■「観光客恐怖症」

 観光業への依存は、すでにこの街の一部の地域ではっきりと見てとれる。例えば、かつては地元住民が集っていたランブラス通り(La Rambla)。今では観光客がファストフード店や土産店に群がっている。1888年に曽祖母が開店したという、ランブラス通り最古の生花店を営むカロリーナ・パレスさんは「この街らしさが失われている」と嘆く。店の前のバルコニーに垂らされた大きな旗には「ランブラスへ戻ろう、バルセロナ人」と書かれている。

 ランブラス通りに近い歴史ある市場、ラ・ボケリア(La Boqueria)の店主たちは、観光客が地元住民の買い物の邪魔になっていると不満を漏らす。地元当局は今年初め、買い物のピーク時に団体旅行客が市場に入ることを禁止した。

 ボケリアで鮮魚店を営むシャビエル・アロンソさんは「歩く隙間さえないから、元々の客は来るのをやめてしまった」と話す。

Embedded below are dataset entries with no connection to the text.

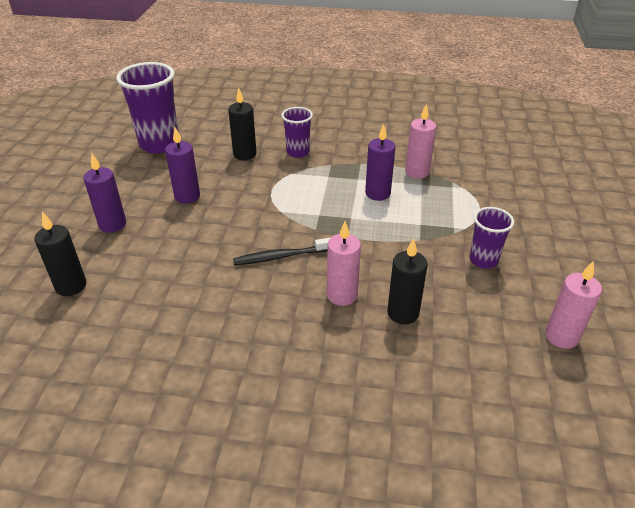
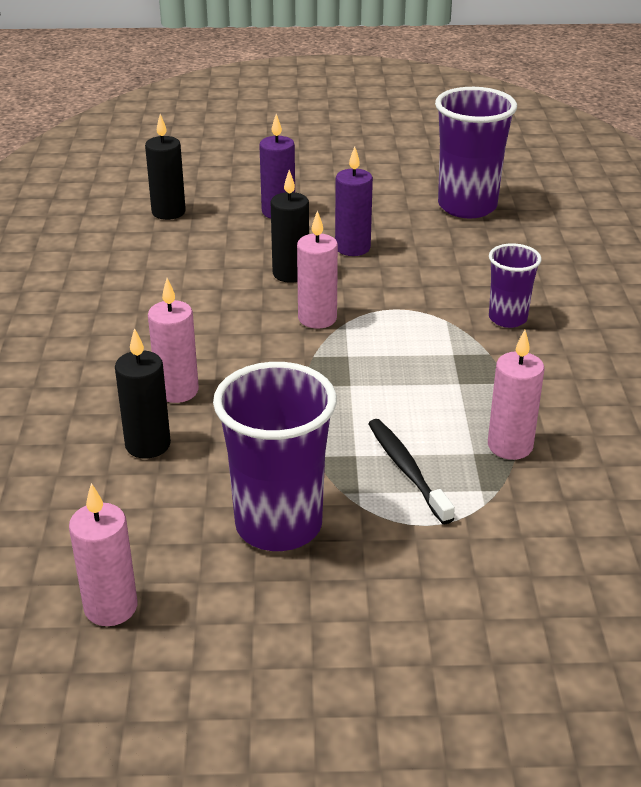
camera: 80 degrees right, 5 degrees down
(244, 154) = (476, 274): black candle -> black candle (290, 274)
(272, 222) = (317, 318): none -> pink candle
(281, 257) = (245, 335): black toothbrush -> black toothbrush (407, 470)
(377, 193) = (424, 406): purple candle -> none
(483, 260) = (278, 525): purple cup -> purple cup, size x1.78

この5年間で売り上げは半減したという。

 海辺の地区では昨年、部屋を短期間借りて住む若者の観光客が爆発的に増え騒いだことなどから、観光に反対する草の根の抗議運動まで起きた。

 2008~13年までバルセロナの観光計画に携わったバルセロナ大学(University of Barcelona)地理学教授のフランセスク・ロペス・パロメケ(Francesc Lopez Palomeque)氏は「この観光ブームは25年位の間に急激に起きたために、街がうまく対処できていない。それが、この観光客恐怖症を引き起こしている」という。